Opportunity spread thin

1st October 2017



Theresa May – not spreading much opportunity

The depth of divisions within the Conservative Party are clear, even before a word is spoken at their annual conference in Manchester this week.  Boris Johnson, once again slightly overstepping his brief as Foreign Secretary, has intervened to make clear his position on the Brexit negotiations.  Nothing unusual there, Johnson’s leadership ambitions are as naked as they are well documented.  However, for Communities Secretary, Sajid Javid, to be equivocal in his support for Theresa May suggests a far deeper malaise at the heart of the Tory leadership.

Asked by The Observer (1/10/17) whether Javid believed May was the right person to lead the Tories into the next election the interview concludes,

“He waits several seconds, smiles, then stands and offers his hand.  “I think we are out of time,” he says, leaving us to draw the obvious conclusion.”

The trick for May this week is to attempt to paper over the cracks and convince enough of the delegates and Parliamentary Party that she is the person to lead them in Brexit negotiations and into the next election.  Strong and stable anyone?

One influential Tory, Matthew Parris, has already described May as being “in a hostage situation”.  He may have added that she would not get many takers to pay the ransom.  Only Damian Green appears to be prepared to make any effort to bail out the waters from the sinking ship.  Most others look more or less prepared to simply bail out themselves, when the time looks right.

In a desperate attempt to shore things up with younger voters, the conference is set to announce a series of policy initiatives, including freezing tuition fees; upping the earnings level at which students need to begin paying back student loans; and a £10bn expansion of the Help to Buy scheme, presumably from the same money tree used to buy off the Democratic Unionists votes in Parliament.

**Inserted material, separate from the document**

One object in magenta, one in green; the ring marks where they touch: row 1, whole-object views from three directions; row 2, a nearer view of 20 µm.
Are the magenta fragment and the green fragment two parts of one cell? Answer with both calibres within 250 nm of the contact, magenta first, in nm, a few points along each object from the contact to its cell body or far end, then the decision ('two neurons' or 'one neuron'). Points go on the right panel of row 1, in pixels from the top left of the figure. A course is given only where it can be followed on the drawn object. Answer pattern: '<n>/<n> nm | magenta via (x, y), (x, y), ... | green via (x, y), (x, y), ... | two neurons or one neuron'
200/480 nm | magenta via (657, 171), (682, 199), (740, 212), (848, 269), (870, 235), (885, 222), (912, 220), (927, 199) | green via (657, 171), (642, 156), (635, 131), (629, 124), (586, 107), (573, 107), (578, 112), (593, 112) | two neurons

For May these are “key parts of my plan to spread opportunity and build a better future for our country.”  For most of us they will be seen as a desperate set of too little, too late initiatives, which simply underline how far out of touch the Tories have been with the concerns of many ordinary people and for how long.

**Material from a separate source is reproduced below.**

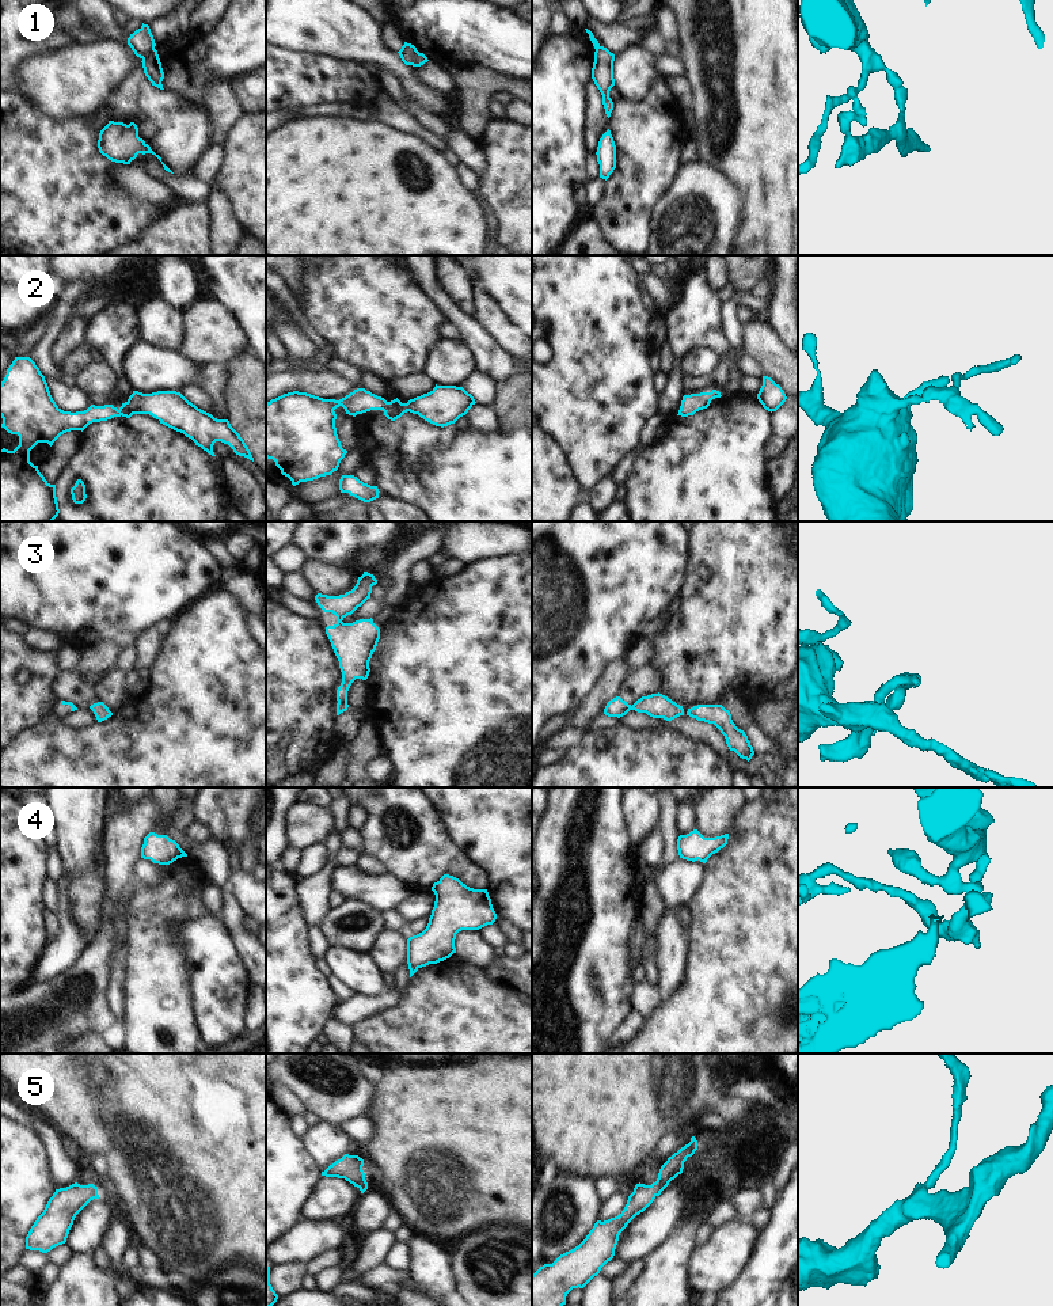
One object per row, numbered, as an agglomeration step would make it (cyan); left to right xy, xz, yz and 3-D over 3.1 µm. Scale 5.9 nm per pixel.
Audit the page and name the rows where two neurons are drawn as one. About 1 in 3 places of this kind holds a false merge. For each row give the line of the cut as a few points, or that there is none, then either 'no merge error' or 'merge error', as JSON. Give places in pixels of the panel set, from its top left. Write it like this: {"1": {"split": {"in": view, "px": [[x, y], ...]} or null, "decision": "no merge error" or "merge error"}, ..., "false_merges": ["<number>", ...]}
{"1": {"split": {"in": "xz", "px": [[418, 52], [413, 65]]}, "decision": "merge error"}, "2": {"split": null, "decision": "no merge error"}, "3": {"split": null, "decision": "no merge error"}, "4": {"split": null, "decision": "no merge error"}, "5": {"split": null, "decision": "no merge error"}, "false_merges": ["1"]}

The appeal to the young, at least those under the age of 45, is in part a response to a recent poll by the Social Market Foundation, which confirms the outcome of the June General Election that the youth vote is overwhelmingly with Labour under Jeremy Corbyn.  Tellingly, amongst voters in this age group, 76% regard the Tories as the party for “richer people” rather than the less wealthy.

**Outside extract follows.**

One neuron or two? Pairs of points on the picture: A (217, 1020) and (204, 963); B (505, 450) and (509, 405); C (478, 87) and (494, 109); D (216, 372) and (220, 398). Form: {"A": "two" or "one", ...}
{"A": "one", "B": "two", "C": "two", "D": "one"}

Experience is, as ever, a great teacher.  Whatever rhetorical flourish May gives to her desire to “spread opportunity” the reality on the ground is that opportunity is not being spread.  Many younger people find themselves with crippling student debt.  They find themselves unable to get on the housing ladder.  They find themselves increasingly unable to afford rent or must opt for poor quality accommodation as the social housing market contracts.  Whatever it is that May means by spreading opportunity, it simply does not accord with the lives many young people are forced to live.

The resonance of the Labour message, For the Many, Not the Few could hardly be more relevant.  A positive conference for Labour has seen the leadership of Jeremy Corbyn and his keys policies endorsed.  As things stand in the UK at present this is the only flag around which the working class, young people, women, ethnic minorities, those with disabilities and those hoping to change the basis of society for the better, can unite.

The Tories will struggle to keep it together in Manchester this week.  The reality is that the sooner it falls apart, the better for all of us.